Deterministic/Stochastic Wavelet Decomposition for Recovery of Signal From Noisy Data

In a series of recent articles on nonparametric regression, Donoho and Johnstone developed waveletshrinkage methods for recovering unknown piecewise-smooth deterministic signals from noisy data. Wavelet shrinkage based on the Bayesian approach involves specifying a prior distribution on the wavelet coefficients, which is usually assumed to have a distribution with zero mean. There is no a priori reason why all prior means should be 0; indeed, one can imagine certain types of signals in which this is not a good choice of model. In this article, we take an empirical Bayes approach in which we propose an estimator for the prior mean that is “plugged into” the Bayesian shrinkage formulas. Another way we are more general than previous work is that we assume that the underlying signal is composed of a piecewise-smooth deterministic part plus a zero-mean stochastic part; that is, the signal may contain a reasonably large number of nonzero wavelet coefficients.

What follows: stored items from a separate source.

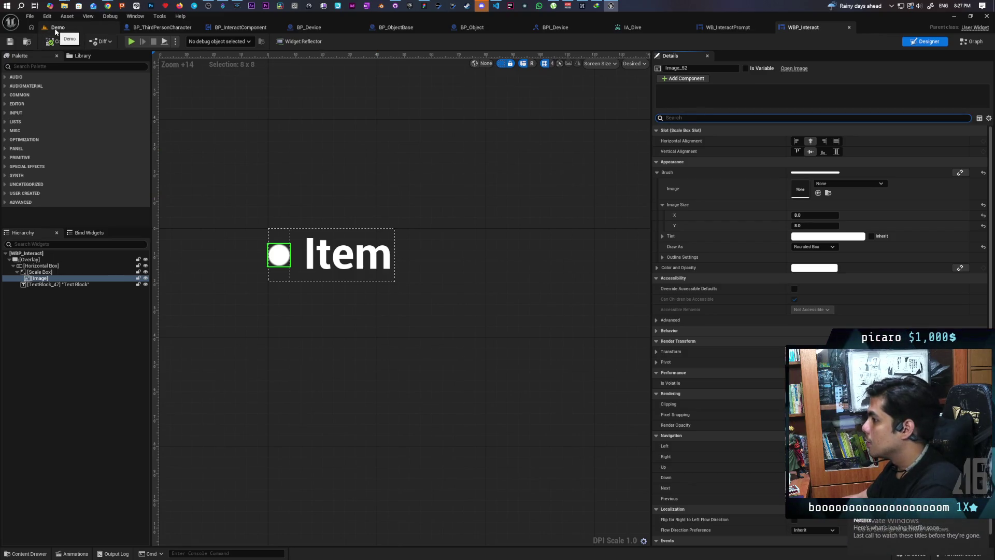
left_click(57, 27)
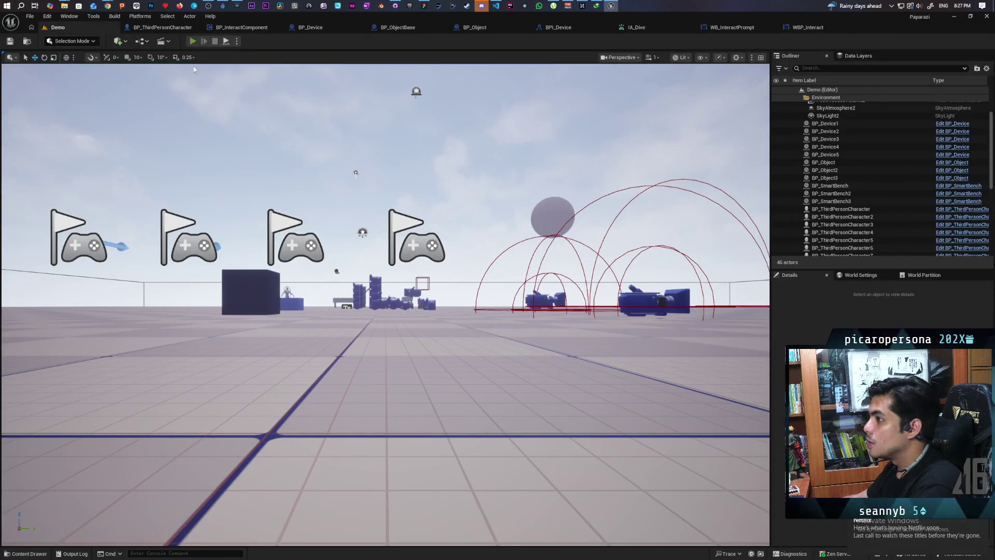
Start multiplayer play and walk around the three pickup cubes to check the 8 x 8 prompt dots.
key("alt+p")
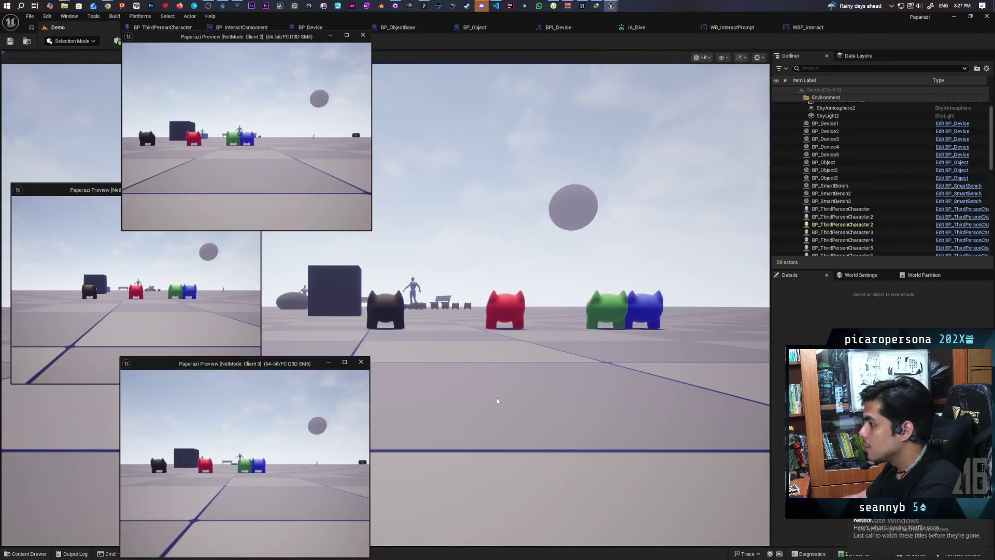
left_click(499, 400)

Our goal is to predict this signal from noisy data. We also develop a new estimator for the noise variance based on a geostatistical method that considers the behavior of the variogram near the origin. Simulation studies show that our method (DecompShrink) outperforms the wellknown VisuShrink and SureShrink methods for recovering a wide variety of signals. Moreover, it is insensitive to the choice of the lowest-scale cut-off parameter, which is typically not the case for other wavelet-shrinkage methods.